Hier soir nous nous sommes rendu au
Lieu Unique à Nantes, qui accueillait dans le cadre d'un "cycle polar noir" de son Université Pop, François Angelier et Jean-Yves Bochet de l'émission
Mauvais Genres de France Culture. À Nantes, il fait parfois meilleur être parisien que nantais pour être invité dans les hauts lieux de la culture.
Intitulé du cours :
James Ellroy : figure mythique du roman noir épique - La violence est-elle liée à la géographie des villes ?Il faut savoir que l'Université Pop réussit à déplacer de nombreuses personnes. En effet, les abonnés du Lieu Unique peuvent assister gratuitement à ces cours, qui autrement vous coûteront 3 euros. Ainsi un examen sociologique du public laisse apercevoir une dominante féminine, qui tend plutôt vers la cinquantaine et d'une classe sociale sans aucun doute supérieure. Le programme, lui, est souvent riche et appuyé par des conférenciers intéressants (souvenir d'une discussion passionnante avec Tanguy Viel).
Hier soir dès l'introduction le doute s'est installé. Nous n'avons pas noté les phrases textuellement aussi il faudra se contenter de l'idée générale. Sachez donc que le polar est souvent médiocre, simple application d'une recette à destination de "fans de polars" présentés vaguement comme des arriérés. Soit. Peut-être pour rassurer son public sur sa qualité de lecteur Angelier cite Genet et Artaud, Céline. La vraie littérature, quoi. Nous sommes les premiers à dire qu'il y a de sacrés mauvais romans dans le polar, mais dites, y en-a-t-il plus que dans cette noble littérature blanche ?
Après nous avoir déroulé la mythologie James Ellroy (l'alcool, la mort de sa mère, le provocateur pas vraiment raciste) qu'ils ont d'ailleurs souvent évoqué par le terme "personnage", nos deux comparses - un véritable spectacle en duo - ont évoqué les écrits, la vision d'une Amérique par ses nervis plutôt que par ses stars (Kennedy, Luther King, Hoover...) et le style Ellroy, bien sûr. Des termes comme "explosions", "monstre", "péché originel"... sont fréquemment revenus avec au bout de tout ça une conclusion parmi d'autres : Ellroy est un grand auteur, "tout court". Pas un auteur de polar, non, parce que c'est tellement bon que ça dépasse le polar. Si, si. Un bon polar, ce n'est plus du polar (à prononcer avec un geste qui balaie de la main), c'est de la littérature (vous rajouterez bien sûr le L majuscule). D'ailleurs, il paraît qu'Ellroy lui-même le dit maintenant, le polar c'est fini, passé.

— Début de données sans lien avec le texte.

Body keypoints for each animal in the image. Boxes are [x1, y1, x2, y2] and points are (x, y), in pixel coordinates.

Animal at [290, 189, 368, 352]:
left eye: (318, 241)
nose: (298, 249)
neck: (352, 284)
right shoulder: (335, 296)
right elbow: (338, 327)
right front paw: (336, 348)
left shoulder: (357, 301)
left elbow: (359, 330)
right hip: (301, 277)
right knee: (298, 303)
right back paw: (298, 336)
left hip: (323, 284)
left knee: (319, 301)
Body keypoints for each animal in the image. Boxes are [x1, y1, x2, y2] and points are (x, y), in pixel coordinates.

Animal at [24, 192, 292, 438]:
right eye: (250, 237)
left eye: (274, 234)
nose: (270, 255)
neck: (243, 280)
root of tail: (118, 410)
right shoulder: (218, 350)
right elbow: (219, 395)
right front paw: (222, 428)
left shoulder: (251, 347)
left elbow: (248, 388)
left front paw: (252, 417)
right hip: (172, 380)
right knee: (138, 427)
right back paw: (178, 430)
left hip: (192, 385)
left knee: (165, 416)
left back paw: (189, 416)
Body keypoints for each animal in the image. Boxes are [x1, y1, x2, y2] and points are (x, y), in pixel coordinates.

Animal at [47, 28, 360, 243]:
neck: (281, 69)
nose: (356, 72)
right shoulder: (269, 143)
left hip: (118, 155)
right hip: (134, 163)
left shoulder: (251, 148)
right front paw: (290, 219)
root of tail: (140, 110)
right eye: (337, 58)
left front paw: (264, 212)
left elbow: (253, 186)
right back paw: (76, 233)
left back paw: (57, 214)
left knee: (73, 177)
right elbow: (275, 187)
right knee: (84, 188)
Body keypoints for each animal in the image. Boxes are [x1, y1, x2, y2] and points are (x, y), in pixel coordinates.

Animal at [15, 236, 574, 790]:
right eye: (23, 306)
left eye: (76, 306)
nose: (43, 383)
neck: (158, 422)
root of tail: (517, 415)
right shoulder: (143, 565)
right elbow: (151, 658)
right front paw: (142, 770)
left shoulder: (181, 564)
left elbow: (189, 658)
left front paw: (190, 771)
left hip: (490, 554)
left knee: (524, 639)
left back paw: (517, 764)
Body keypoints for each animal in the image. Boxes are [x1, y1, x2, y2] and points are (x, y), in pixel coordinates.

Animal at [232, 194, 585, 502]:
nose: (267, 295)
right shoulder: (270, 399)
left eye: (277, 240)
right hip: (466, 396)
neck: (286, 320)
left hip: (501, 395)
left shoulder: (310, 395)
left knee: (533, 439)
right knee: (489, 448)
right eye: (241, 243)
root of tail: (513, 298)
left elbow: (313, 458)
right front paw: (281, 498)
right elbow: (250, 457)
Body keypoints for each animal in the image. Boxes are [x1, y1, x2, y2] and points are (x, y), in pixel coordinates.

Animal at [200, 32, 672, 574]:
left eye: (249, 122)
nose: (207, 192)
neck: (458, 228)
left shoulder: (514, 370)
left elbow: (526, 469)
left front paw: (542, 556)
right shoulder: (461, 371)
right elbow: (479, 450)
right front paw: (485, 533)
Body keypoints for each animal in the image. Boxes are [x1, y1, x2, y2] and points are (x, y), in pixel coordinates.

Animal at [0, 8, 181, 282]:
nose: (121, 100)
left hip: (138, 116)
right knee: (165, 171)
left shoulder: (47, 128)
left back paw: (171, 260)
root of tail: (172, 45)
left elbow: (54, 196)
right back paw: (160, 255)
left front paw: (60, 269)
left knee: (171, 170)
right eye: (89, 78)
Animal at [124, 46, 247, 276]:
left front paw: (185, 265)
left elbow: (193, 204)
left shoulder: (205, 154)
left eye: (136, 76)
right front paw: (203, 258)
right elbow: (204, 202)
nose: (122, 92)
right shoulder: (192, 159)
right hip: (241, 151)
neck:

Tout de même, les quelques minutes consacrées au thème (la violence et la géographie des villes) auraient mérité un véritable développement. Comment Ellroy présente Los Angeles dans ses romans, comment sa vie tourne autour de Los Angeles, l'endroit où sa mère a été tuée, comment la ville privilégie la vitesse et les grands axes et à quel point il est facile de s'y débarrasser d'un cadavre... La lecture d'un extrait du
Moisson Rouge de Dashiell Hammett a tout de même permis de saisir le parallèle indéniable avec l'écriture d'Ellroy. On aura appris une chose. Qui compense à peine le fait de s'entendre dire pour la n-ième fois qu'un roman de genre, (polar, SF) s'il plaît à ces grands critiques, "dépasse" le genre, "est plus" que le genre. Les mêmes qui parfois, se rengorgeront pour vous dire que "le polar a acquis ses lettres de noblesse".
En tout et pour tout il y eut environ 15 minutes d'intéressantes sur plus de 1 h30 de "conférence" où les éléments biographiques chocs de James Ellroy (l'auteur qui écrit pour ne pas mourir/devenir fou/devenir un tueur, comme s'il n'aurait pas aussi pu être tiens, chanteur de hard rock ?) ont été répétés plusieurs fois de suite comme dans une mauvaise rengaine complaisante. C'est un peu triste... On aurait voulu entendre parler du lien entre le
Libra de De Lillo et le
Underworld USA d'Ellroy, par exemple. De véritables surprises. Mais sans doute le programme n'était pas destiné au "fans de polars"...
Prochaine session mercredi 12 janvier à 18h30, toujours avec François Angelier et Jean-Yves Bochet qui évoqueront Ledesma, David Peace et Ken Bruen. Pour nous, ce sera direction le Melting Potes pour écouter des clichés littéraires vus par Pouy et Mizio (26 bd de la Prairie au Duc à 19h).